Ironically almost every external device/accessory for skype is made in China (and we keep buying them from them, which empowers their government).


false positive? just used skype few hours ago (in china). Tom-skype actually does have a VOIP license. The original news was circling in chinese media days ago but no one really gives a $@/7 coz bans like this occurs every year


Skype's been deemed illegal, but that doesn't mean it won't work in China (like so many other illegal things there). As the story says, no one is sure how the government will enforce the ban yet. This is likely a stall tactic to allow state run competitors to play catch up.


Apparently all they have to do is go after Chinese supernodes.


I'm reading http://craphound.com/ftw/ For The Win By Cory Doctorow right now. In it some of the main characters try to join a Gold Farmers Union, and the argument of how they can effectively mobilize is that now anyone in the world can instantly communicate and organize for workers rights and fair wages.

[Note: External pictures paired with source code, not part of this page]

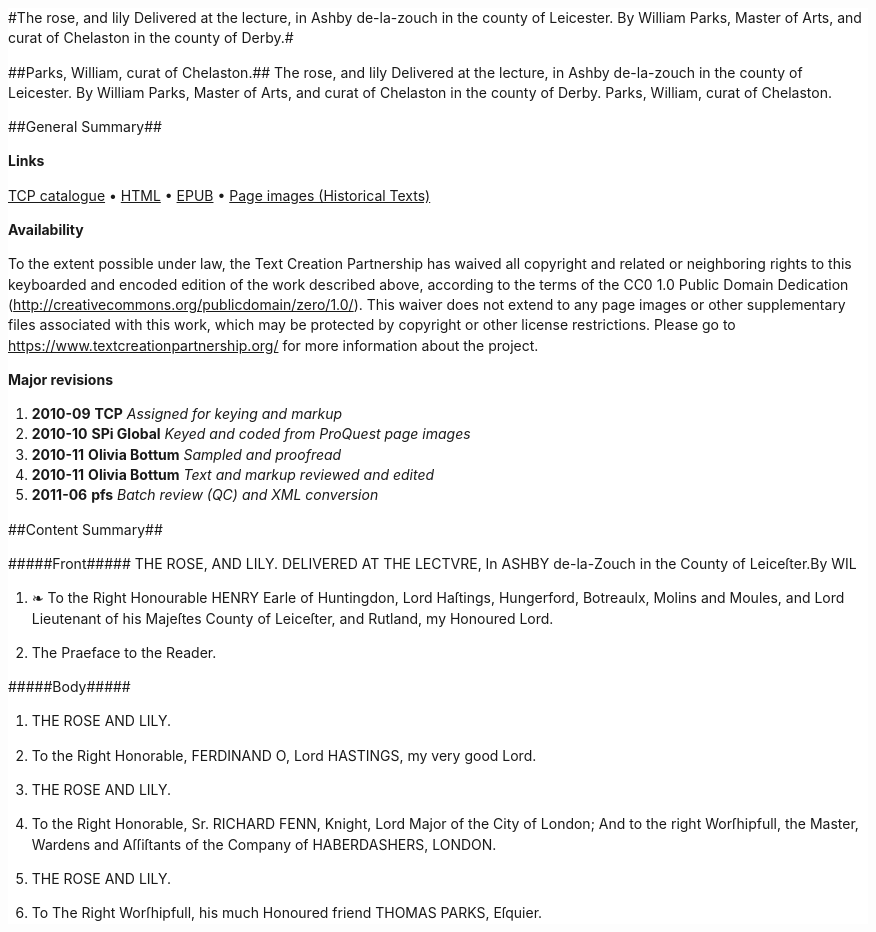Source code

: #The rose, and lily Delivered at the lecture, in Ashby de-la-zouch in the county of Leicester. By William Parks, Master of Arts, and curat of Chelaston in the county of Derby.#

##Parks, William, curat of Chelaston.##
The rose, and lily Delivered at the lecture, in Ashby de-la-zouch in the county of Leicester. By William Parks, Master of Arts, and curat of Chelaston in the county of Derby.
Parks, William, curat of Chelaston.

##General Summary##

**Links**

[TCP catalogue](http://www.ota.ox.ac.uk/tcp/)  • 
[HTML](http://tei.it.ox.ac.uk/tcp/Texts-HTML/free/A72/A72989.html)  • 
[EPUB](http://tei.it.ox.ac.uk/tcp/Texts-EPUB/free/A72/A72989.epub) • 
[Page images (Historical Texts)](https://historicaltexts.jisc.ac.uk/eebo-99898715e)

**Availability**

To the extent possible under law, the Text Creation Partnership has waived all copyright and related or neighboring rights to this keyboarded and encoded edition of the work described above, according to the terms of the CC0 1.0 Public Domain Dedication (http://creativecommons.org/publicdomain/zero/1.0/). This waiver does not extend to any page images or other supplementary files associated with this work, which may be protected by copyright or other license restrictions. Please go to https://www.textcreationpartnership.org/ for more information about the project.

**Major revisions**

1. __2010-09__ __TCP__ *Assigned for keying and markup*
1. __2010-10__ __SPi Global__ *Keyed and coded from ProQuest page images*
1. __2010-11__ __Olivia Bottum__ *Sampled and proofread*
1. __2010-11__ __Olivia Bottum__ *Text and markup reviewed and edited*
1. __2011-06__ __pfs__ *Batch review (QC) and XML conversion*

##Content Summary##

#####Front#####
THE ROSE, AND LILY. DELIVERED AT THE LECTVRE, In ASHBY de-la-Zouch in the County of Leiceſter.By WIL
1. ❧ To the Right Honourable HENRY Earle of Huntingdon, Lord Haſtings, Hungerford, Botreaulx, Molins and Moules, and Lord Lieutenant of his Majeſtes County of Leiceſter, and Rutland, my Honoured Lord.

1. The Praeface to the Reader.

#####Body#####

1. THE ROSE AND LILY.

1. To the Right Honorable, FERDINAND O, Lord HASTINGS, my very good Lord.

1. THE ROSE AND LILY.

1. To the Right Honorable, Sr. RICHARD FENN, Knight, Lord Major of the City of London; And to the right Worſhipfull, the Master, Wardens and Aſſiſtants of the Company of HABERDASHERS, LONDON.

1. THE ROSE AND LILY.

1. To The Right Worſhipfull, his much Honoured friend THOMAS PARKS, Eſquier.
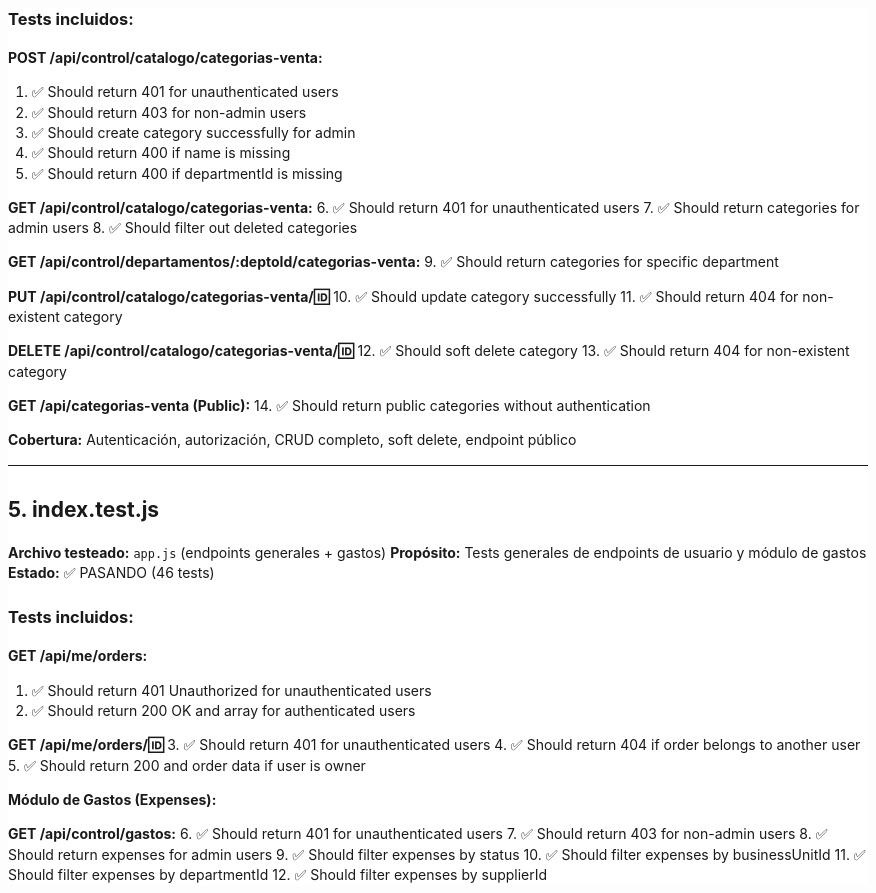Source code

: ### Tests incluidos:

**POST /api/control/catalogo/categorias-venta:**
1. ✅ Should return 401 for unauthenticated users
2. ✅ Should return 403 for non-admin users
3. ✅ Should create category successfully for admin
4. ✅ Should return 400 if name is missing
5. ✅ Should return 400 if departmentId is missing

**GET /api/control/catalogo/categorias-venta:**
6. ✅ Should return 401 for unauthenticated users
7. ✅ Should return categories for admin users
8. ✅ Should filter out deleted categories

**GET /api/control/departamentos/:deptoId/categorias-venta:**
9. ✅ Should return categories for specific department

**PUT /api/control/catalogo/categorias-venta/:id:**
10. ✅ Should update category successfully
11. ✅ Should return 404 for non-existent category

**DELETE /api/control/catalogo/categorias-venta/:id:**
12. ✅ Should soft delete category
13. ✅ Should return 404 for non-existent category

**GET /api/categorias-venta (Public):**
14. ✅ Should return public categories without authentication

**Cobertura:** Autenticación, autorización, CRUD completo, soft delete, endpoint público

---

## 5. index.test.js
**Archivo testeado:** `app.js` (endpoints generales + gastos)
**Propósito:** Tests generales de endpoints de usuario y módulo de gastos
**Estado:** ✅ PASANDO (46 tests)

### Tests incluidos:

**GET /api/me/orders:**
1. ✅ Should return 401 Unauthorized for unauthenticated users
2. ✅ Should return 200 OK and array for authenticated users

**GET /api/me/orders/:id:**
3. ✅ Should return 401 for unauthenticated users
4. ✅ Should return 404 if order belongs to another user
5. ✅ Should return 200 and order data if user is owner

**Módulo de Gastos (Expenses):**

**GET /api/control/gastos:**
6. ✅ Should return 401 for unauthenticated users
7. ✅ Should return 403 for non-admin users
8. ✅ Should return expenses for admin users
9. ✅ Should filter expenses by status
10. ✅ Should filter expenses by businessUnitId
11. ✅ Should filter expenses by departmentId
12. ✅ Should filter expenses by supplierId
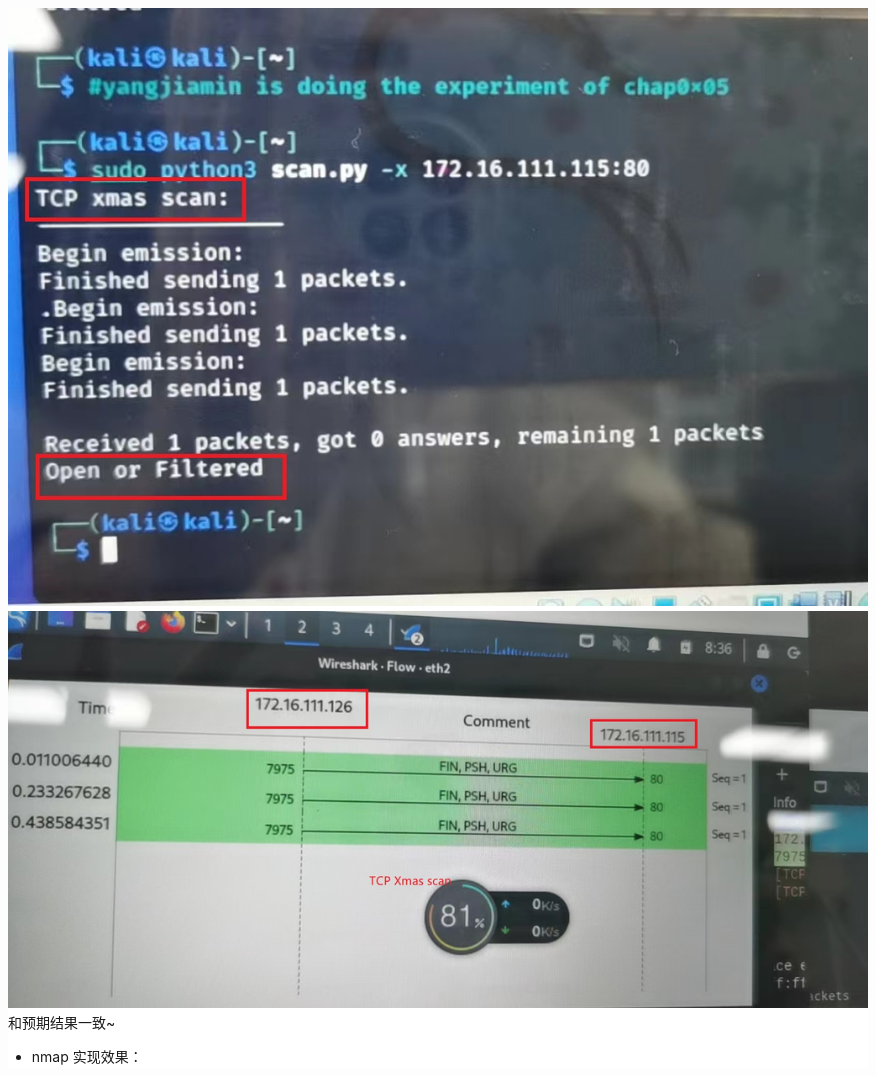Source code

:    ![Xmas_scan_filtered](img/xmas_scan_filtered.jpg)
   ![Xmas_filtered_tcp](img/xmas_filtered_tcp.jpg)
   和预期结果一致~
   - nmap 实现效果：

Before these communication tools only the rich had the ability to organize countrywide and worldwide, but with access to skype or other VOIP tools the workers can have the same level of organization.

Maybe Cory Doctorow has a fan in the Chinese Communist party and they decided to nip that particular problem in the bud.


Update (can’t believe no one else posted this as a comment): Skype denies this. http://mashable.com/2010/12/30/china-skype-ban/


Wait, China allowed Skype? Where has their protectionism gone?